▶ _LIST OF TASKS_
a) Answer these questions from the note on heights:
(i) For which seminar was the note prepared?
(ii) What value does $\|\cdot\|_v$ take on the uniformizer $\pi_v$?
(iii) According to Remark 1, what are $J$ and $I$ when $K=\mathbb{Q}$?
b) Carry the note on heights forward from its last sentence.

▶ _PASSAGE SHOWN_
We start with an overview of heights on projective spaces and varieties to give a hint about their role in attacking finiteness problems of abelian varieties. We then try to explain the motivation for introducing the Faltings height on abelian varieties and do explicit computation in the case of elliptic curves. Finally we include a direct proof of the finiteness theorems of elliptic curves. Our main sources are [1], [2] and [3]. See also [4] and [5]. This is a note prepared for the Faltings' Theorem seminar at Harvard.

TopHeights on projective spaces and projective varieties

Let us start by reviewing several basic properties of heights on projective spaces. The general scheme of height functions is a measurement of "arithmetic complexity". For a rational number $x\in \mathbb{Q}$, we can write it as $a/b$ for two integers $a,b\in \mathbb{Z}$ without common divisors, and define the height of $x$ as $$H(x)=\max\{a,b\}.$$ It will be troublesome to draw a graph of this "function" defined on $\mathbb{Q}$. Nevertheless, the definition matches our intuition: the larger $H(x)$ is, the more complicated $x$ is.

More intrinsically, let $K/\mathbb{Q}$ be a number field. Set the absolute values:

  • $|\cdot|_v$ satisfies $|p|_v=p^{-1}$ for $v|p$ and $|\cdot|_v$ is the real or complex absolute value for $v$ real or complex.
  • $\|\cdot\|_v:=|\cdot|_v^{n_v}$, where $n_v=[K_v:\mathbb{Q}_v]$. It takes the value $\#k_v^{-1}$ on the uniformizer $\pi_v$.
Definition 1 For any point $x=[a,b]\in \mathbb{P}^1(K)$, we define the relative height $$H_K(x)=\prod_{v\in M_K}\max\{\|a\|_v,\|b\|_v\}.$$

Note that by the product formula, $\prod_v\|\lambda\|_v=1$ for $\lambda\in K^\times$, thus we know that $H_K(x)$ does not depend on the choice of homogeneous coordinates $[a,b]$. Because for $v\in M_K^0$, $||a||_v>1$ if and only if $\ord_va<0$, it is easy to check that

Proposition 1 If an element $a\in K$ generates the ideal $(x)=IJ^{-1}$, where $I, J$ are relative prime integral ideals of $K$, then $$H_K(x)=\mathbb{N}_{K/\mathbb{Q}}J\cdot\prod_{v\in M_K^\infty}\max\{\|x\|_v,1\}.$$
Remark 1 In particular, we recover the height defined above when $K=\mathbb{Q}$, in that case $J=(b)$ and $I=(a)$.

This definition of heights extends to projective spaces $\mathbb{P}^N(K)$ of dimension $N$ in an obvious way.

▶ _INFORMATION_
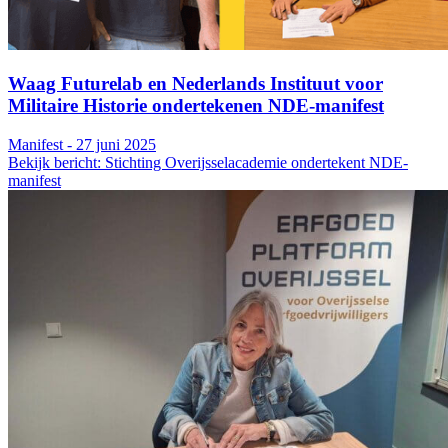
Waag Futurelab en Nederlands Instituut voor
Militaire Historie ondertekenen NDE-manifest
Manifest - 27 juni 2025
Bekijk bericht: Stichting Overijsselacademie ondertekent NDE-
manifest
---
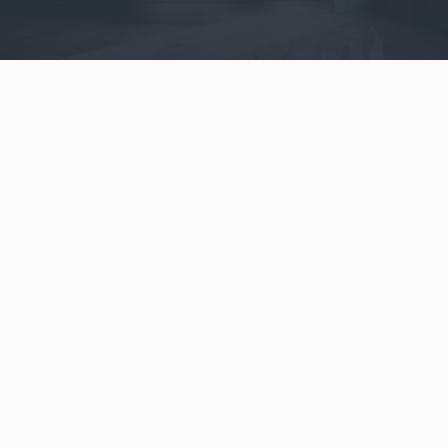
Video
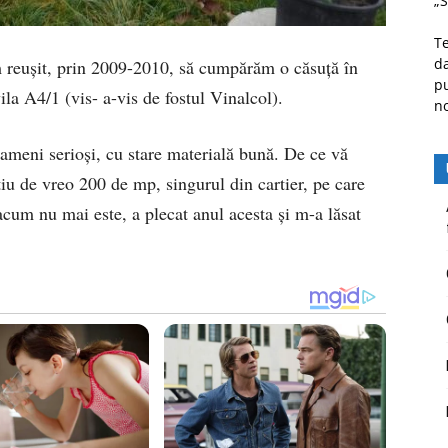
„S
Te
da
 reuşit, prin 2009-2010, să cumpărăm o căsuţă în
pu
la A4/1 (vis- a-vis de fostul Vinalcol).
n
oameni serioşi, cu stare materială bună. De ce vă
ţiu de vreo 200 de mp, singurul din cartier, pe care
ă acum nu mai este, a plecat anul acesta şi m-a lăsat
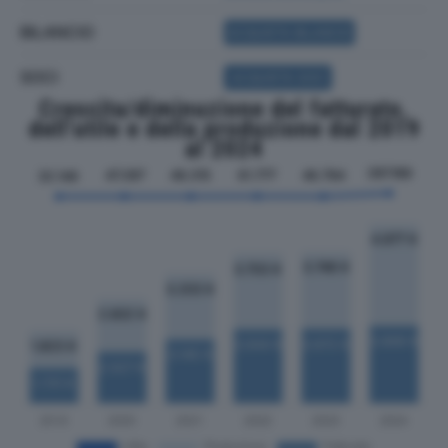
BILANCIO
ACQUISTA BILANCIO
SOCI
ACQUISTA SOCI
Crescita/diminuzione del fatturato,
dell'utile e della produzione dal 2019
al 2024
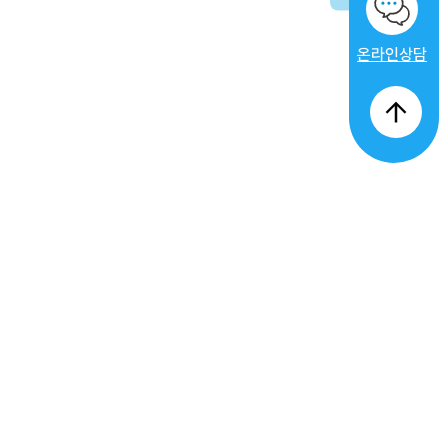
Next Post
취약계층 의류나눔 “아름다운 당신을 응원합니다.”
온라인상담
--
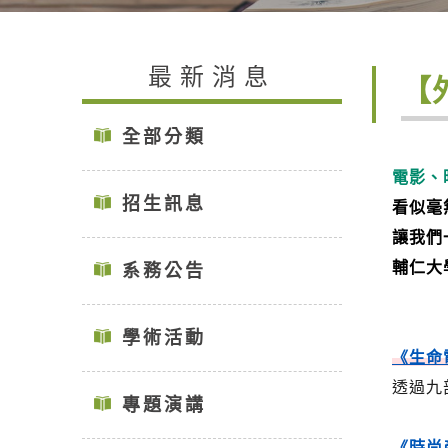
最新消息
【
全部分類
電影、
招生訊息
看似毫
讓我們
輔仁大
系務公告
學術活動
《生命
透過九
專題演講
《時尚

▶ _SET OF ANSWERS_
a)
(i) The Faltings' Theorem seminar at Harvard.
(ii) $\#k_v^{-1}$.
(iii) $J=(b)$ and $I=(a)$.

b)
Definition 2 Let $x=[x_0,\ldots x_N]\in \mathbb{P}^N(K)$. We define the relative height $$H_K(x):=\prod_{v\in M_K}\max_{0\le i\le N}\{\|x_i\|_v\},$$ the absolute height $$H(x):=H_K(x)^{1/[K:\mathbb{Q}]},$$ and the logarithmic height $$h(x)=\log H(x).$$ Note that for a finite extension $L/K$, $H_L(x)=H_K(x)^{[L:K]}$, therefore the absolute height and the logarithmic height do not depend on the choice of $K$.

The following is a prototype of a finiteness result under the bounded height condition.

Theorem 1 (Northcott) For any constants $C$ and $d$, there are only finitely many points $P\in \mathbb{P}^1(\overline{\mathbb{Q}})$ satisfying $H(P)\le C$ and $[\mathbb{Q}(P):\mathbb{Q}]\le d$. In particular, for any number field $K$, there are only finitely many points $P\in \mathbb{P}^1(K)$ with bounded height.
Proof Suppose $P=[x,1]$ and let $x_1=x,\ldots,x_d$ be the Galois conjugates of $x$. Then the minimal polynomial of $x$ is of the form $$f(T)=T^d-(x_1+\cdots+x_d)T^{d-1}+\cdots +(-1)^dx_1\cdots x_d.$$ Note that the heights of the $x_i$'s are all the same, therefore the coefficient of $T^j$ is bounded by $c_jH(x)^{j}$ for some constant $c_j$ not depending on $x$. So these coefficients are rational numbers with bounded heights, therefore there are only finitely many choices of the coefficients, hence finitely many choices of $f(T)$.

Here comes a neat corollary of the Northcott's property.

Corollary 1 Let $x\in \overline{\mathbb{Q}}^\times$. Then $x$ is a root of unity if and only if $h(x)=0$.
Proof Suppose $x^n=1$ for some $n$. Then $nh(x)=h(x^n)=h(1)=0$, hence $h(x)=0$. Conversely, suppose $h(x)=0$, then $h(x^n)=nh(x)=0$ for every $n$. By the Northcott's, some $x^{n_1}$ and $x^{n_2}$ have to be same, which implies $x$ is a root of unity.
Remark 2 Though we do not need it in this talk, it does not harm to mention that there is a similar notion $\hat h$, called the canonical height (or Neron-Tate height) attached to every rational point on an abelian variety over $K$. It measures the arithmetic complexity of the point: for example, $\hat h(P)=0$ if and only if $P$ is a torsion point analogously.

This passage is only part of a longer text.